As a strong reader with a great interest in the "Troubles", I've read many books, by T. P. Coogan, P. Taylor, M. Dillon and others. I found most of them very interesting, but I was amazed by the overwhelming "shattering silence" about women. For instance, in 519 pages of Coogan's "The Troubles", one of the most important IRA women, Mairead Farrell, well known far beyond the Irish borders, gets only 11 lines.
While I was reading these books I wondered why the writers seemed so little interested in highlighting the actual women's role in the "war". In their researches women are seen and interviewed (when they are interviewed)just as mothers, wives, sisters, never as women with their own life, stories, experiences, dreams, their own struggle or political involvement.

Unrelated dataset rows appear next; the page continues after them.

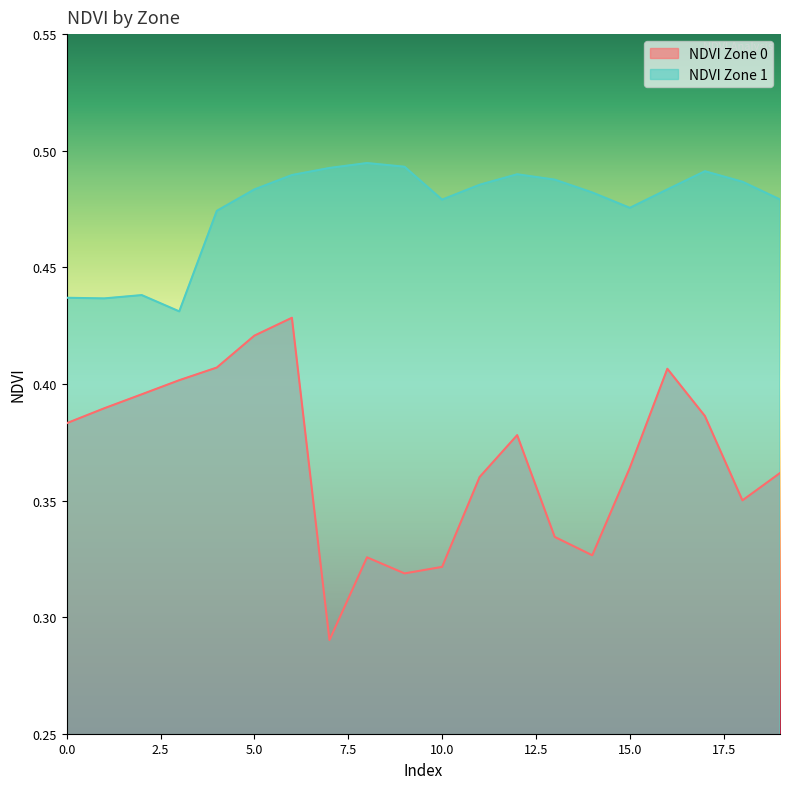

What position from the right is 9?

11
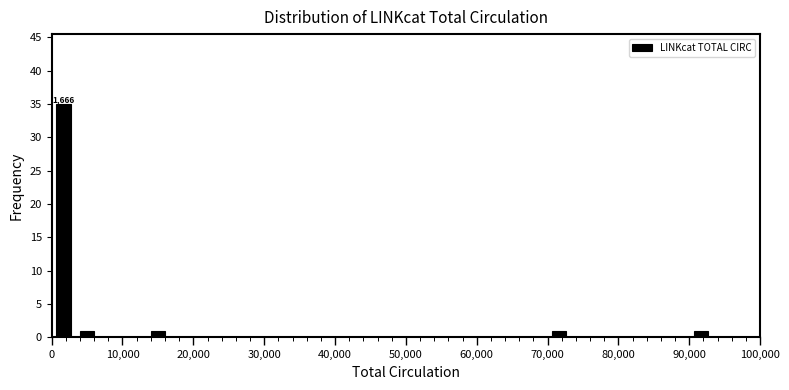

Read against the x-axis, roughly where is the centre of the tallest bar?

2000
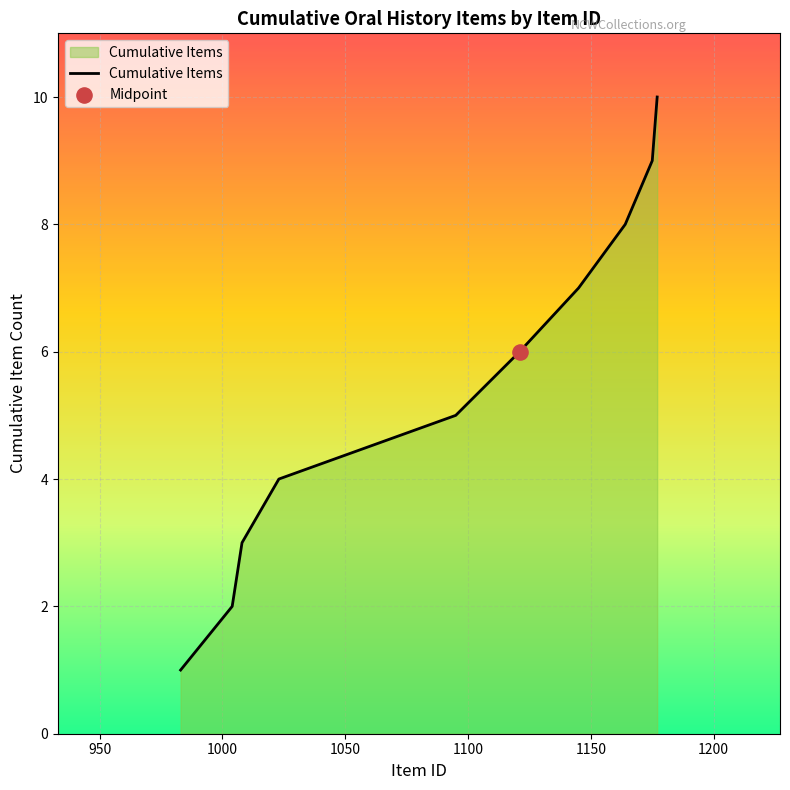

What is the difference between the maximum and minimum values?

9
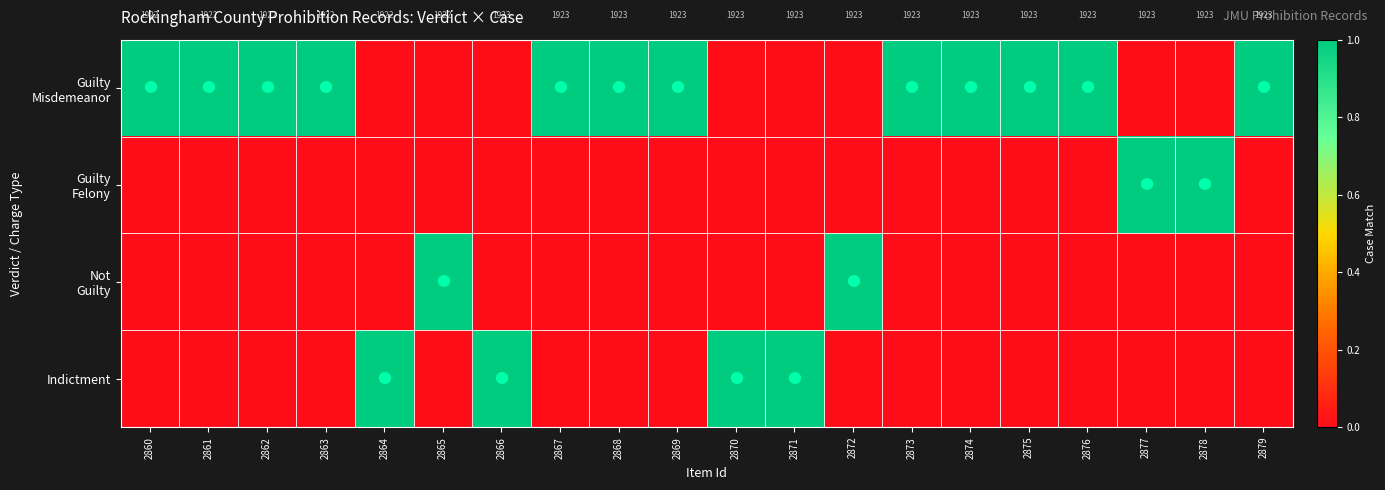

Between 2875 and 2878, which series saw the biggest shift?

Guilty Misdemeanor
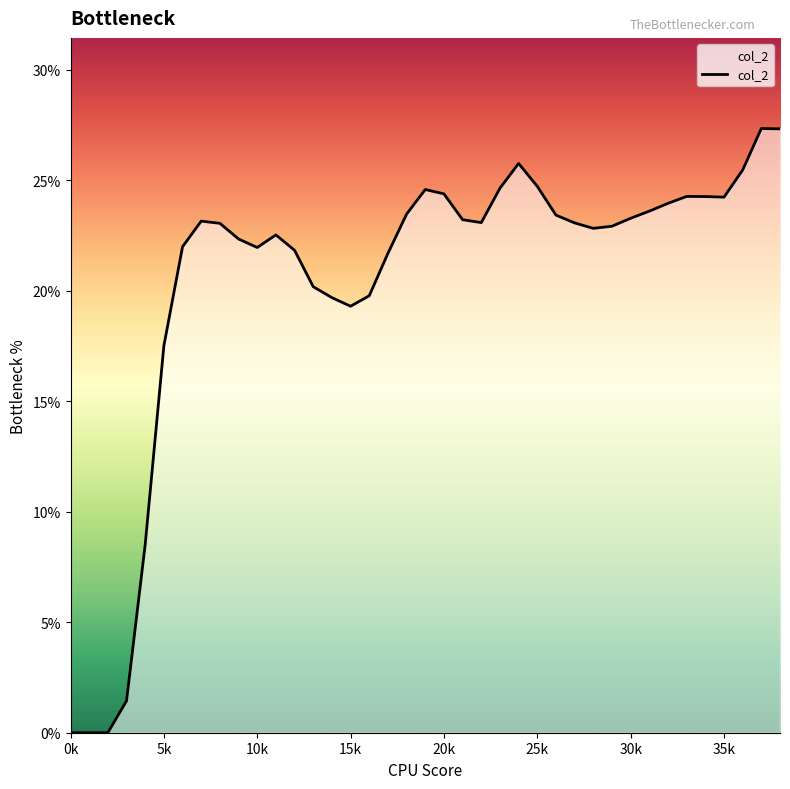

What is the maximum value shown in the chart?

27.3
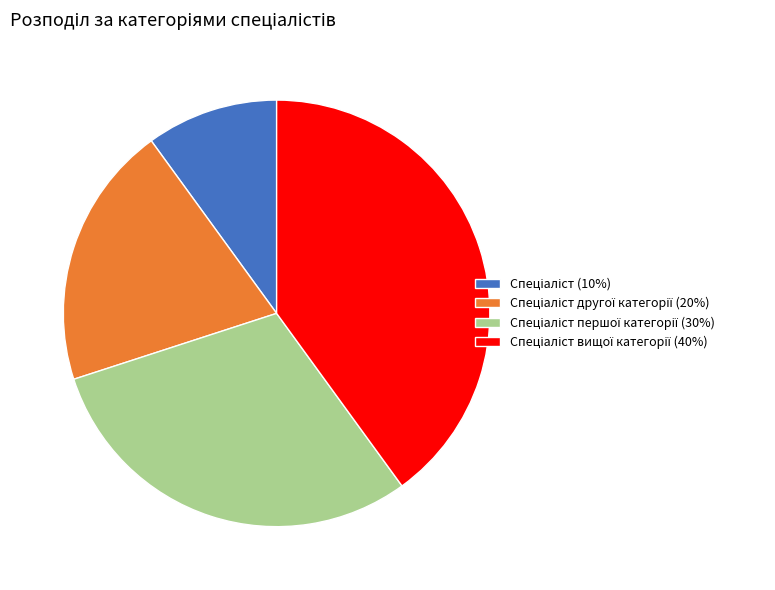

Is there a majority slice in this chart?

No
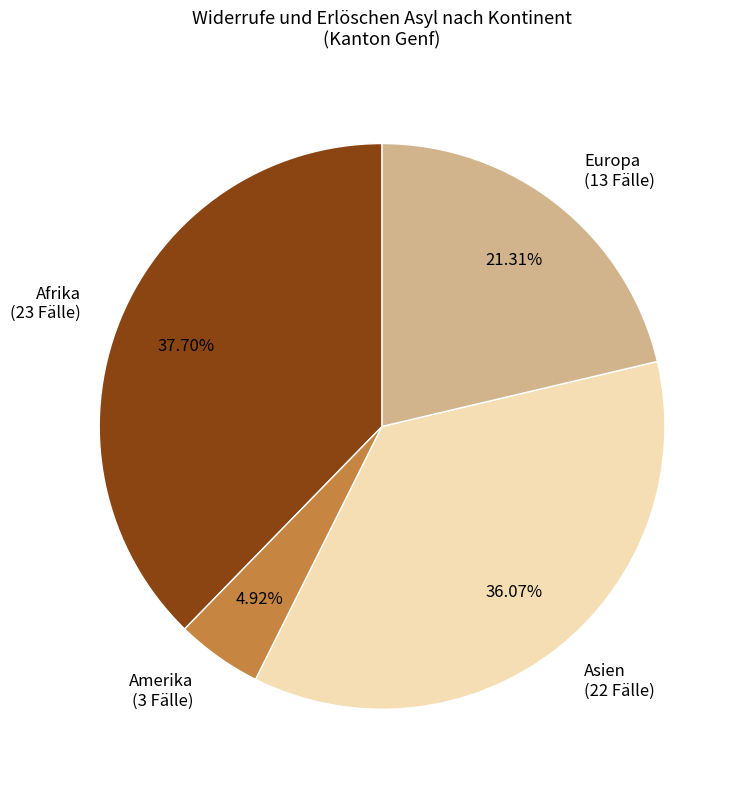

Is it true that Afrika is 38% of the pie?

True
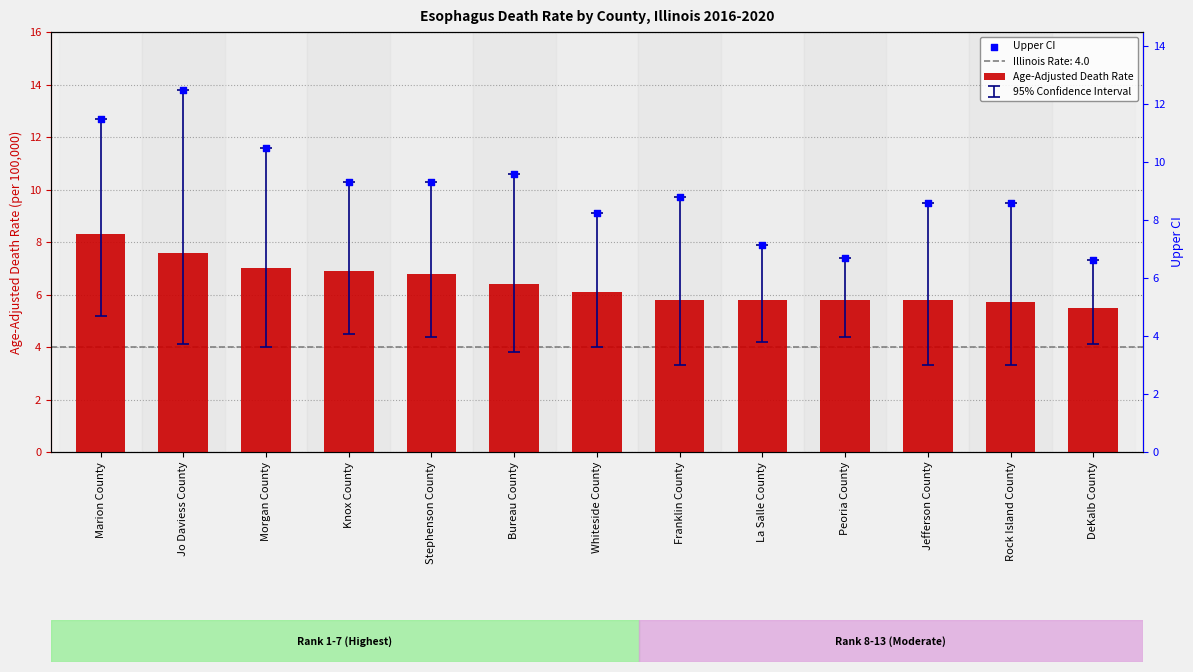

Which series contains the lowest Y value?

Age-Adjusted Death Rate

Begona Aretxaga gives us a convincing answer about the roots and the meaning of this silence. She fills the gap between the Myth of Mother Ireland and the real life of the real women in the North, and, in so doing, she offers an excellent contribution in women studies in Ireland, beyond the stereotypes that sometimes affect mainstreaming feminism. But she also offers a helpful key to understand the "Truobles" as a whole. Her arguing about "the parallel between the struggle of republican women for recognition and voice within the republican movement, and the struggle of republican movement for recognition and voice within the arena of Northern Ireland politics", as well as about the issue of decommissioning, helped me in understanding the full, underlying meaning of what was going on along the difficoult months following the Good Friday Agreement.
In Aretxaga's words, "this book is an ethnography of unrecognised and misrecognized nationalist working-class women" as political subjects, and it's very useful to people who wish to know more about gender and violence in Northern Ireland thruogh the last 30 years. But because of its analysis of the interlocking systems of inequality of colonialism, class and gender, I recommend it to everyone interested in getting a better comprehension of the complexities of the Troubles and of the ongoing, difficoult, sometimes disheartening, peace process.